To-do item:
Find "2025年8月31日，澳大利亚悉尼维园（Victoria Park），抗议" in the material, then return exactly the line containing it and all lines after it to the end, leaving out pictures.

Data shown:
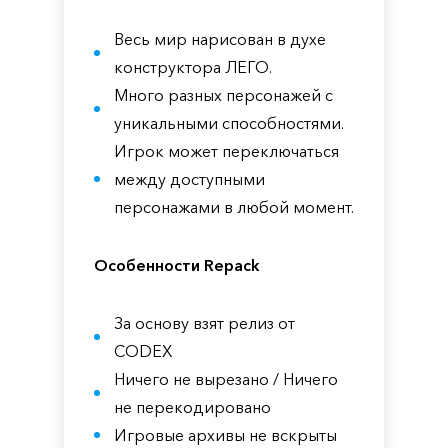
Весь мир нарисован в духе
конструктора ЛЕГО.
Много разных персонажей с
уникальными способностями.
Игрок может переключаться
между доступными
персонажами в любой момент.
Особенности Repack
За основу взят релиз от
CODEX
Ничего не вырезано / Ничего
не перекодировано
Игровые архивы не вскрыты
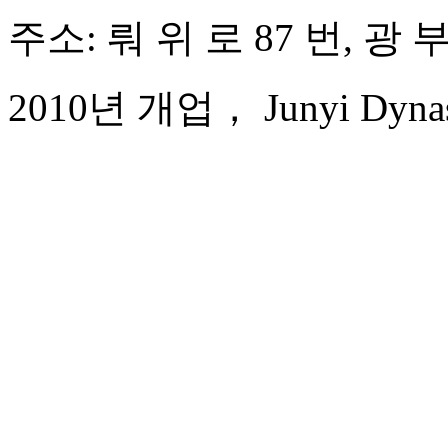
주소: 뤄 위 로 87 번, 광
2010년 개업， Junyi Dynast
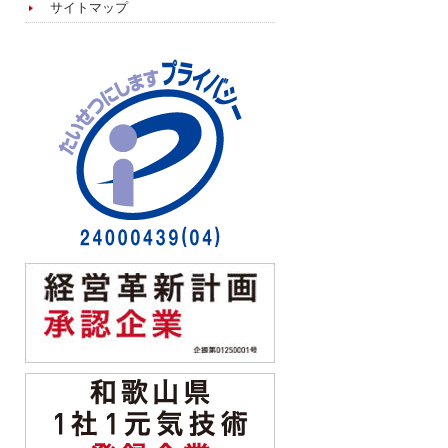
サイトマップ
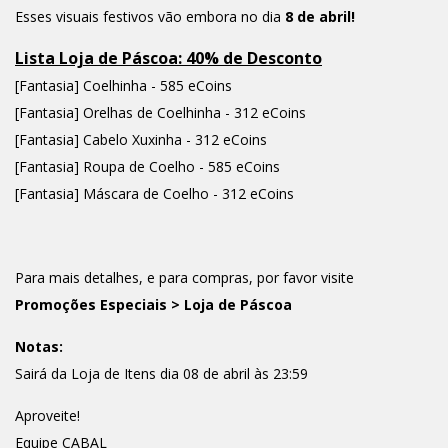
Esses visuais festivos vão embora no dia
8 de abril!
Lista Loja de Páscoa: 40% de Desconto
[Fantasia] Coelhinha - 585 eCoins
[Fantasia] Orelhas de Coelhinha - 312 eCoins
[Fantasia] Cabelo Xuxinha - 312 eCoins
[Fantasia] Roupa de Coelho - 585 eCoins
[Fantasia] Máscara de Coelho - 312 eCoins
Para mais detalhes, e para compras, por favor visite
Promoções Especiais > Loja de Páscoa
Notas:
Sairá da Loja de Itens dia 08 de abril às 23:59
Aproveite!
Equipe CABAL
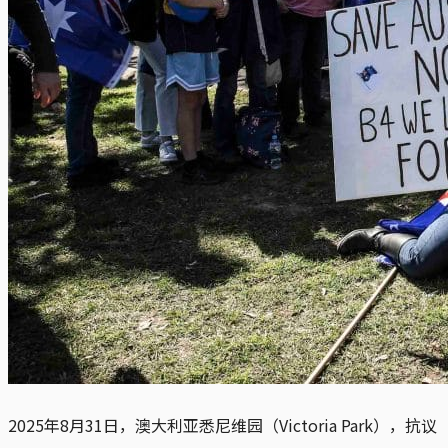
2025年8月31日，澳大利亚悉尼维园（Victoria Park），抗议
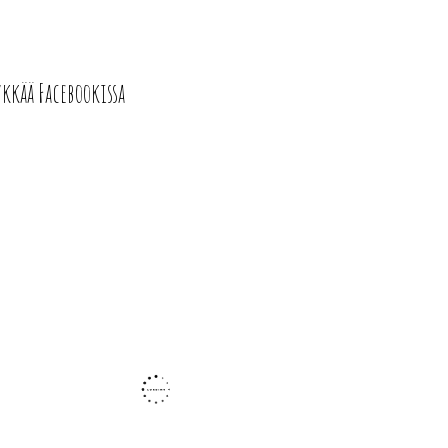
ykkää Facebookissa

Result of the exercise:
2025年8月31日，澳大利亚悉尼维园（Victoria Park），抗议
ykkää Facebookissa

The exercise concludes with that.